Pat Richards - A Wigan rugby legend

Wigan legend Pat Richards
Wigan legend Pat Richards

PAT Richards was hailed a legend as he prepares to play his final match at the DW Stadium.

Team-mates old and current showered him with praise ahead of tonight’s play-off semi-final against Leeds – which he admits will be an emotional affair.

“I can’t believe it, all this time, eight years and it’s coming to an end now,” said the goal-kicking winger, returning to the NRL with Wests.

“I never expected to stay so long, but that just shows how much I love it here. The people, the places, it’s been great and I’ve made a lot of friends and memories here.”

Those who know him well were quick to salute him ahead of his home farewell.

Former team-mate Trent Barrett told the Wigan Observer: “Still to this day I say two of my favourite years playing footy were at Wigan – and Pat was a big reason why.

“I remember one of the first conversations I had with Pat were reminding him how good he was.

“He was coming off a tough season at Wigan and a bit down on his ability. He quickly turned that around!

“He was a player that could read a game and just knew where to be and I always felt confident knowing he would do a job for our team. He’s also a great fella and deserves every accolade for his time at Wigan.”

Former hooker Mark Riddell said he was “an absolute legend to play alongside.”

Legend Kris Radlinski played alongside the winger briefly when he came out of retirement in 2006. He has since seen him flourish, and said: “Pat will go down as a Wigan great. He has embraced Wigan life to the full and done so with great humility.

“He has worn the famous number 5 jersey with distinction and should feel comfortable alongside Boston and Offiah.”

Wigan have unveiled a plaque at their Orrell training ground, renaming the video suite ‘The Pat Richards Room’.
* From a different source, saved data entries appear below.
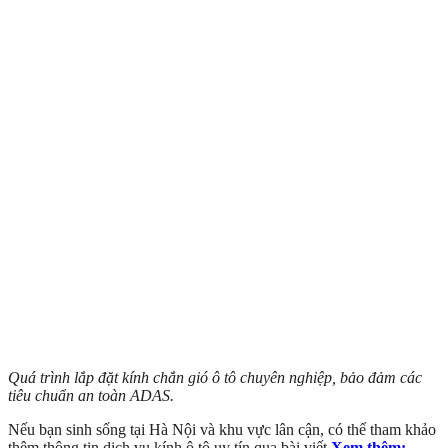
Quá trình lắp đặt kính chắn gió ô tô chuyên nghiệp, bảo đảm các
tiêu chuẩn an toàn ADAS.
Nếu bạn sinh sống tại Hà Nội và khu vực lân cận, có thể tham khảo
thêm thông tin dịch vụ kính ô tô uy tín qua bài viết
Xem thêm: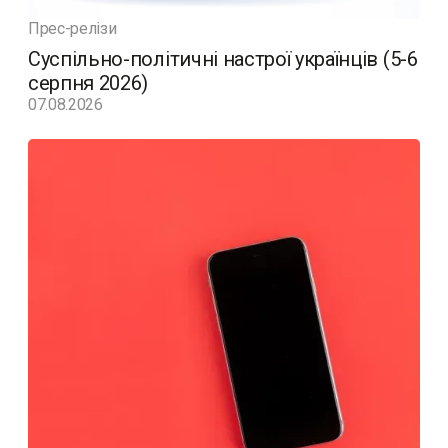
Прес-релізи
Суспільно-політичні настрої українців (5-6
серпня 2026)
07.08.2026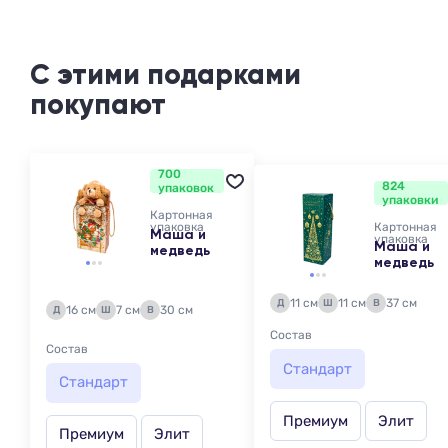
С этими подарками
покупают
700
824
упаковок
упаковки
Картонная
упаковка
Картонная
Маша и
упаковка
Маша и
медведь
медведь
11 см
11 см
37 см
Д
Ш
В
16 см
7 см
30 см
Д
Ш
В
Состав
Состав
Стандарт
Стандарт
Премиум
Элит
Премиум
Элит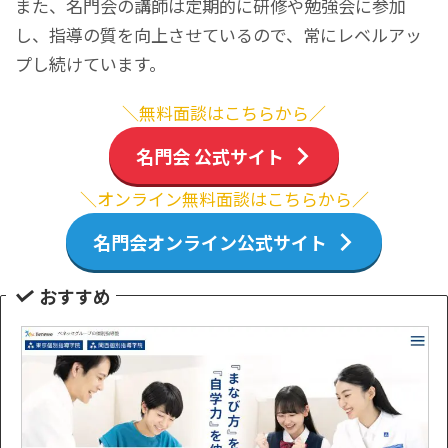
また、名門会の講師は定期的に研修や勉強会に参加
し、指導の質を向上させているので、常にレベルアッ
プし続けています。
＼無料面談はこちらから／
名門会 公式サイト
＼オンライン無料面談はこちらから／
名門会オンライン公式サイト
おすすめ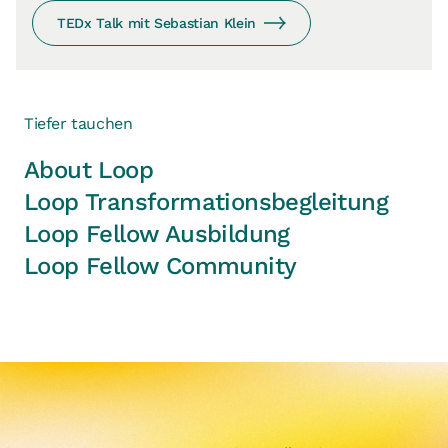
TEDx Talk mit Sebastian Klein
Tiefer tauchen
About Loop
Loop Transformationsbegleitung
Loop Fellow Ausbildung
Loop Fellow Community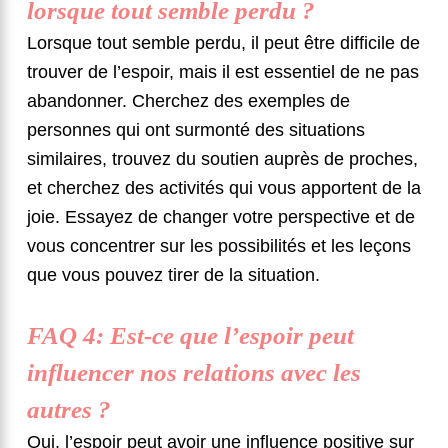
lorsque tout semble perdu ?
Lorsque tout semble perdu, il peut être difficile de
trouver de l’espoir, mais il est essentiel de ne pas
abandonner. Cherchez des exemples de
personnes qui ont surmonté des situations
similaires, trouvez du soutien auprès de proches,
et cherchez des activités qui vous apportent de la
joie. Essayez de changer votre perspective et de
vous concentrer sur les possibilités et les leçons
que vous pouvez tirer de la situation.
FAQ 4: Est-ce que l’espoir peut
influencer nos relations avec les
autres ?
Oui, l’espoir peut avoir une influence positive sur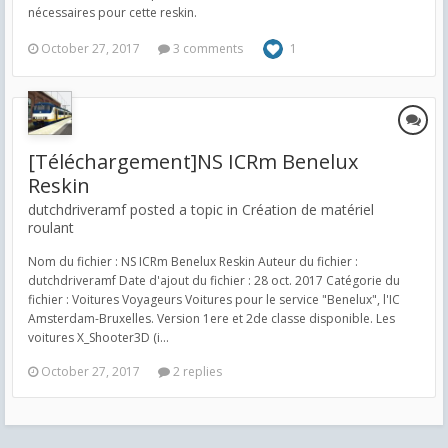
nécessaires pour cette reskin.
October 27, 2017
3 comments
1
[Téléchargement]NS ICRm Benelux
Reskin
dutchdriveramf posted a topic in
Création de matériel
roulant
Nom du fichier : NS ICRm Benelux Reskin Auteur du fichier :
dutchdriveramf Date d'ajout du fichier : 28 oct. 2017 Catégorie du
fichier : Voitures Voyageurs Voitures pour le service "Benelux", l'IC
Amsterdam-Bruxelles. Version 1ere et 2de classe disponible. Les
voitures X_Shooter3D (i...
October 27, 2017
2 replies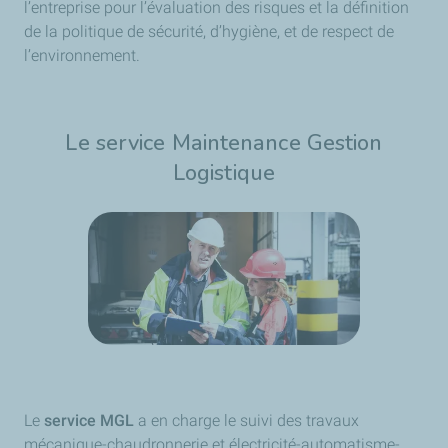
l’entreprise pour l’évaluation des risques et la définition
de la politique de sécurité, d’hygiène, et de respect de
l’environnement.
Le service Maintenance Gestion
Logistique
​Le
service MGL
a en charge le suivi des travaux
mécanique-chaudronnerie et électricité-automatisme-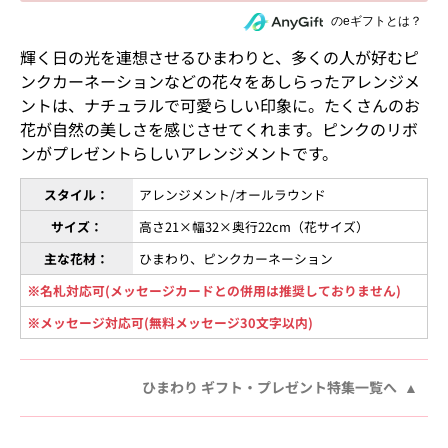
住所を知らない相手にeギフトで贈る
のeギフトとは？
輝く日の光を連想させるひまわりと、多くの人が好むピ
ンクカーネーションなどの花々をあしらったアレンジメ
ントは、ナチュラルで可愛らしい印象に。たくさんのお
花が自然の美しさを感じさせてくれます。ピンクのリボ
ンがプレゼントらしいアレンジメントです。
スタイル：
アレンジメント/オールラウンド
サイズ：
高さ21×幅32×奥行22cm（花サイズ）
主な花材：
ひまわり、ピンクカーネーション
※名札対応可(メッセージカードとの併用は推奨しておりません)
※メッセージ対応可(無料メッセージ30文字以内)
ひまわり ギフト・プレゼント特集一覧へ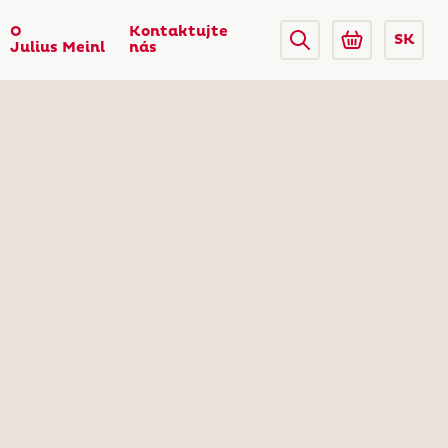
O
Kontaktujte
SK
Julius Meinl
nás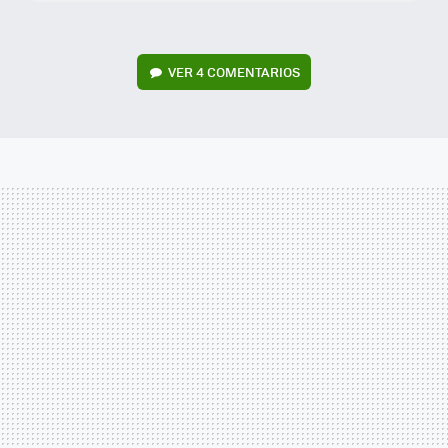
VER
4 COMENTARIOS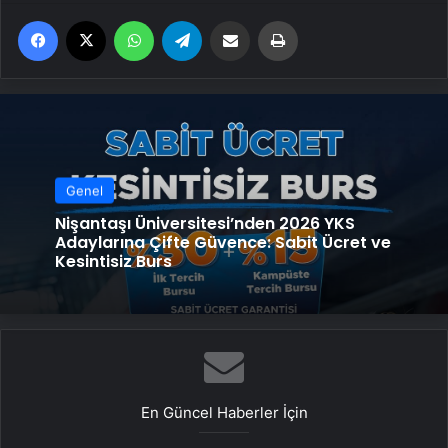
Facebook
X
WhatsApp
Telegram
Email'den paylaş
Yaz
Genel
Nişantaşı Üniversitesi’nden 2026 YKS
Adaylarına Çifte Güvence: Sabit Ücret ve
Kesintisiz Burs
En Güncel Haberler İçin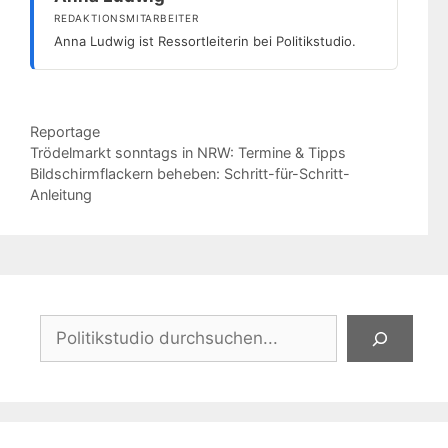
REDAKTIONSMITARBEITER
Anna Ludwig ist Ressortleiterin bei Politikstudio.
Kategorien
Reportage
Trödelmarkt sonntags in NRW: Termine & Tipps
Bildschirmflackern beheben: Schritt-für-Schritt-
Anleitung
Suchen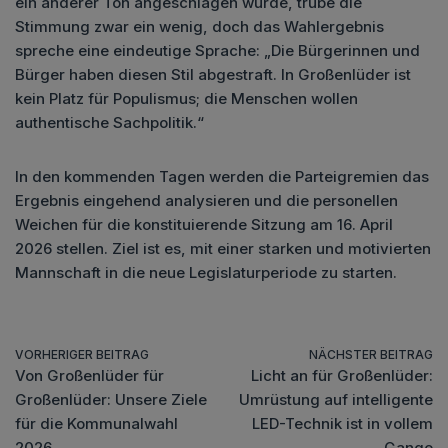
ein anderer Ton angeschlagen wurde, trübe die
Stimmung zwar ein wenig, doch das Wahlergebnis
spreche eine eindeutige Sprache: „Die Bürgerinnen und
Bürger haben diesen Stil abgestraft. In Großenlüder ist
kein Platz für Populismus; die Menschen wollen
authentische Sachpolitik.“
In den kommenden Tagen werden die Parteigremien das
Ergebnis eingehend analysieren und die personellen
Weichen für die konstituierende Sitzung am 16. April
2026 stellen. Ziel ist es, mit einer starken und motivierten
Mannschaft in die neue Legislaturperiode zu starten.
VORHERIGER BEITRAG
NÄCHSTER BEITRAG
Von Großenlüder für
Licht an für Großenlüder:
Großenlüder: Unsere Ziele
Umrüstung auf intelligente
für die Kommunalwahl
LED-Technik ist in vollem
2026
Gange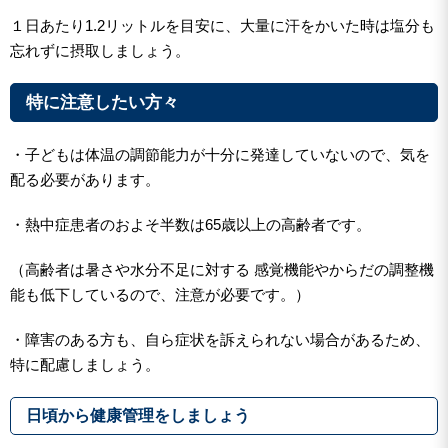
１日あたり1.2リットルを目安に、大量に汗をかいた時は塩分も
忘れずに摂取しましょう。
特に注意したい方々
・子どもは体温の調節能力が十分に発達していないので、気を
配る必要があります。
・熱中症患者のおよそ半数は65歳以上の高齢者です。
（高齢者は暑さや水分不足に対する 感覚機能やからだの調整機
能も低下しているので、注意が必要です。）
・障害のある方も、自ら症状を訴えられない場合があるため、
特に配慮しましょう。
日頃から健康管理をしましょう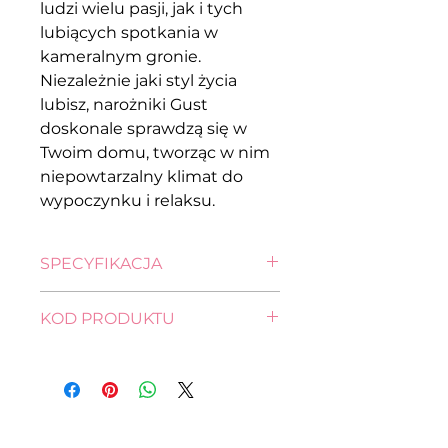
ludzi wielu pasji, jak i tych
lubiących spotkania w
kameralnym gronie.
Niezależnie jaki styl życia
lubisz, narożniki Gust
doskonale sprawdzą się w
Twoim domu, tworząc w nim
niepowtarzalny klimat do
wypoczynku i relaksu.
SPECYFIKACJA
wysokość: 89,0 cm
KOD PRODUKTU
szerokość: 205,0 cm
głębokość: 138,0 cm
FL11-NA-MERIN-LX_3DL.URCBK--
pow. spania: 124,0 x 205,0 cm
ARNE_10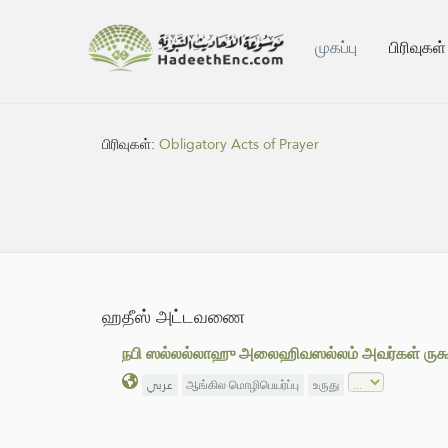
முகப்பு
பிரிவுகள்
பிரிவுகள்:
Obligatory Acts of Prayer
ஹதீஸ் அட்டவணை
நபி ஸல்லல்லாஹு அலைஹிவஸல்லம் அவர்கள் ருகூவ
عربي
ஆங்கில மொழிபெயர்ப்பு
உருது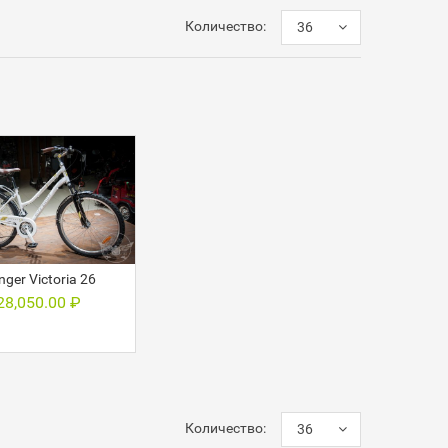
Количество:
36
nger Victoria 26
28,050.00
₽
Количество:
36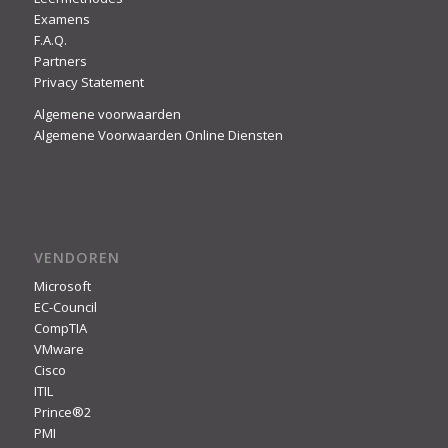
Examens
F.A.Q.
Partners
Privacy Statement
Algemene voorwaarden
Algemene Voorwaarden Online Diensten
VENDOREN
Microsoft
EC-Council
CompTIA
VMware
Cisco
ITIL
Prince®2
PMI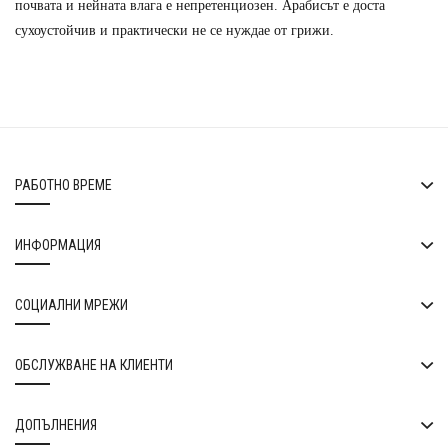
почвата и нейната влага е непретенциозен. Арабисът е доста
сухоустойчив и практически не се нуждае от грижи.
РАБОТНО ВРЕМЕ
ИНФОРМАЦИЯ
СОЦИАЛНИ МРЕЖИ
ОБСЛУЖВАНЕ НА КЛИЕНТИ
ДОПЪЛНЕНИЯ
Coach Shaun Wane - whose involvement with Wigan goes back more than three decades – reckons Richards will go down as one of the club’s top three Australians. “And as a man, he’s even higher,” he said.

Captain Sean O’Loughlin added: “Pat’s not only one of the best team-mates I’ve had, he’s also one of my best mates.

“He’s got to be up there with the best overseas signings this club has ever had.”

Here are five reasons why Richards will be fondly remembered by fans:

His drop-goals:

Incredibly, Richards has only booted four drop-goals in eight years at Wigan. Incredible, because two of them are among the greatest seen at the club! In 2007, he struck a dramatic one-pointer to seal a sensational play-off tie at Bradford (left). The Warriors trailed 30-6 early in the second-half but roared back to level the score, before an ice-cool Richards sealed a momentous victory. That drop-goal was eclipsed, in terms of quality, by his monster effort against St Helens earlier this year. Just inside the opposing half, he received a scrappy pass and - under pressure - let fly with a stunning effort from just inside the touchline. It was tracked at 52 metres - just 3m shy of Joe Lydon’s world record in 1989.

His silverware haul:

Richards will take home a Grand Final winner’s ring and two Challenge Cup medals from his time at Wigan. He also helped Wigan win the league leaders shield on two occasions. In 2010, he finished the Super League season as top try-scorer (with 29) and clinched the Man of Steel, becoming only the fifth Aussie to claim the individual prize since its inception in 1977. He was named International Winger of the Year.

His partnership with George Carmont:

Ashton and Boston, Miles and Offiah, Carmont and Richards. Their centre-wing partnership was more than prolific; it was water-tight defensively, and so slick and seamless it bordered on the telepathic.

His records:

His 38 points in a Super League win against Catalan in 2010 - from five tries and nine goals - is the most ever scored by a Wigan player in a league game. Jim Sullivan (44) Martin Offiah and Shaun Edwards (40 each) scored more in Cup matches. Richards’ 166 tries puts him 16th on the club’s all-time tryscoring list, a place behind a certain Jason Robinson, and he is third on their points-scoring charts behind Sullivan and Andy Farrell.

His loyalty and longevity:

Richards’ first year was Brett Dallas’ seventh at the club. “If someone had said I’d top that, I’d never have believed them,” said Richards, who has become the club’s longest serving Australian since Hector Gee (1932-44). “That just shows how much I love the place,” he said.